All GABA concentration levels as shown in Table 1 were normalized to the first baseline pre-stimulation measurement before running statistical analyses. The second pre-stimulation measure served as control for spontaneous fluctuations of GABA concentration irrespective of experimental manipulations. To verify that the voxels of interest (VOI) were equivalent pre- and post-tDCS, a set of mixed ANOVAs was conducted to examine any changes in grey and white matter fractions (as shown in Table 2) within each VOI. The ANOVA included the within-subject factor time (pre- vs. post-tDCS) and the between-subject factor tDCS polarity (anodal vs. sham). The analyses confirmed that in all cases there were no significant main or interaction effects (all p > 0.05). These analyses confirm that tissue fractions pre- and post-tDCS did not differ.

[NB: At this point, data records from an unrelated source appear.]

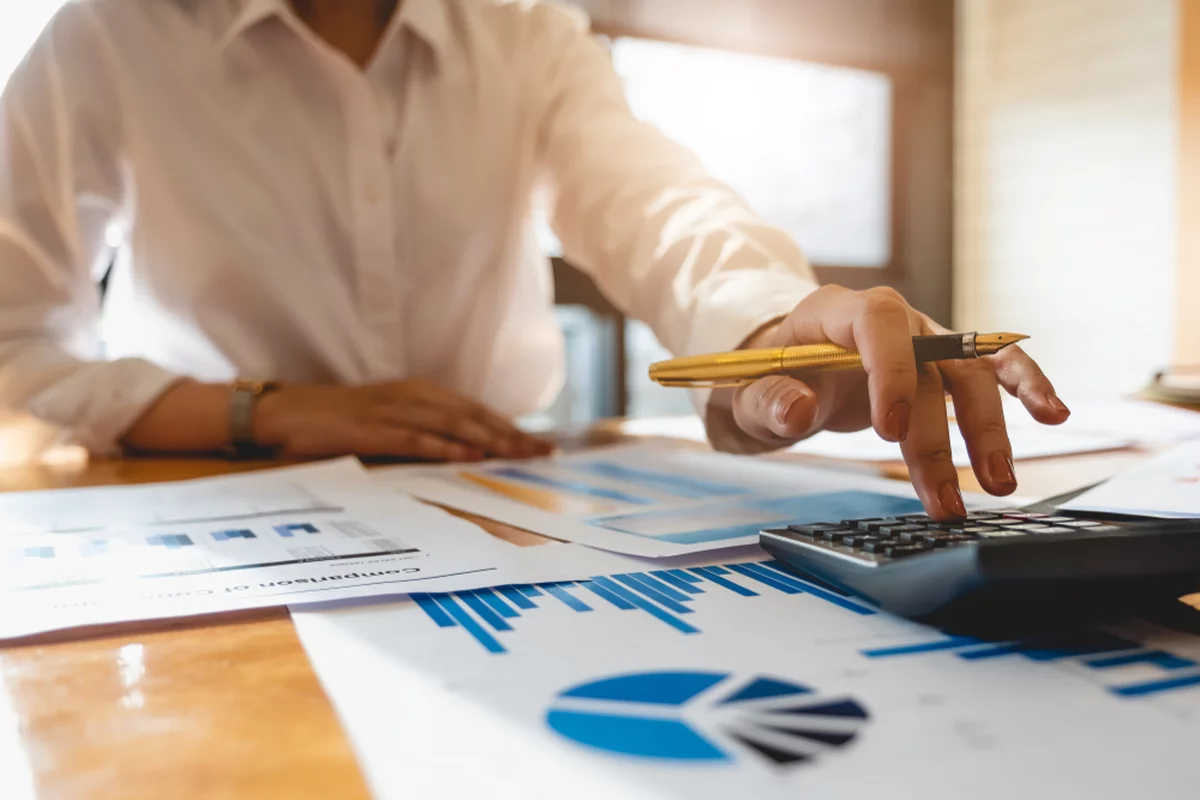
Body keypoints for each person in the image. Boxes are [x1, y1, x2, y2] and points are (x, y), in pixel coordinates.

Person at [0, 0, 1069, 519]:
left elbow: (650, 203)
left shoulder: (523, 31)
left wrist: (772, 330)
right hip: (212, 501)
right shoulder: (110, 36)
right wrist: (264, 408)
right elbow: (14, 348)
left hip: (508, 501)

Table 1 Mean GABA concentrations related to anodal and sham tDCS.
Table 2 Mean Grey Matter, White Matter and CSF values.

MRS data analysis

The freely available software package TARQUIN (Totally Automatic Robust Quantitation in NMR, version 4.3.5) was used to quantify RDA files containing MRS data. This tool utilizes a linear combination of basis functions to perform a fully automatic analysis of spectra49 and its reliability is comparable with other spectral quantification methods (O’Gorman et al., 2011). The free induction decay signal (FID) was zero filled to twice its original length to obtain reference at a higher precision. The residual water signal was then filtered out by fitting and removing Gaussian peaks around the water frequency using hankel singular value decomposition techniques. The spectrum was then frequency and phased corrected with respect to both the zero- and first-order phase. To analyze MEGA-PRESS data, TARQUIN models the GABA peak as composed by two single Gaussians46. The unsuppressed water scan was used as internal reference to find the absolute value of GABA concentration. The 3-ppm GABA peak in the difference spectrum was fitted using a two single Gaussian and quantified relative to water. The final spectral quality was assessed using Cramér-Rao-Lower-Bounds50 minimum possible variance on a fit parameter. Only data (as shown in Fig. 4) that had Cramér-Rao-Lower-Bounds values of less than ≤20% were included in the analysis. The concentration of GABA was corrected for the proportion of grey matter within the voxel using the MPRAGE anatomical image13. The voxel fraction of CSF, gray matter, and white matter were calculated after generation of a binary mask of the MRS voxel created with the same imaging matrix as the T1-weighted anatomical image, using Gannet’s51 integrated voxel-to-image coregistration and segmentation of the anatomical image using Segment in SPM1252.

Figure 4
figure 4

An edited spectrum from a single subject shows characteristic peaks for GABA after application of a linear combination model using TARQUIN to perform a fully automatic fit of spectra. The acquired spectrum is plotted in black and the fit in red. Below and above the acquired spectrum are the baseline and residual shown respectively.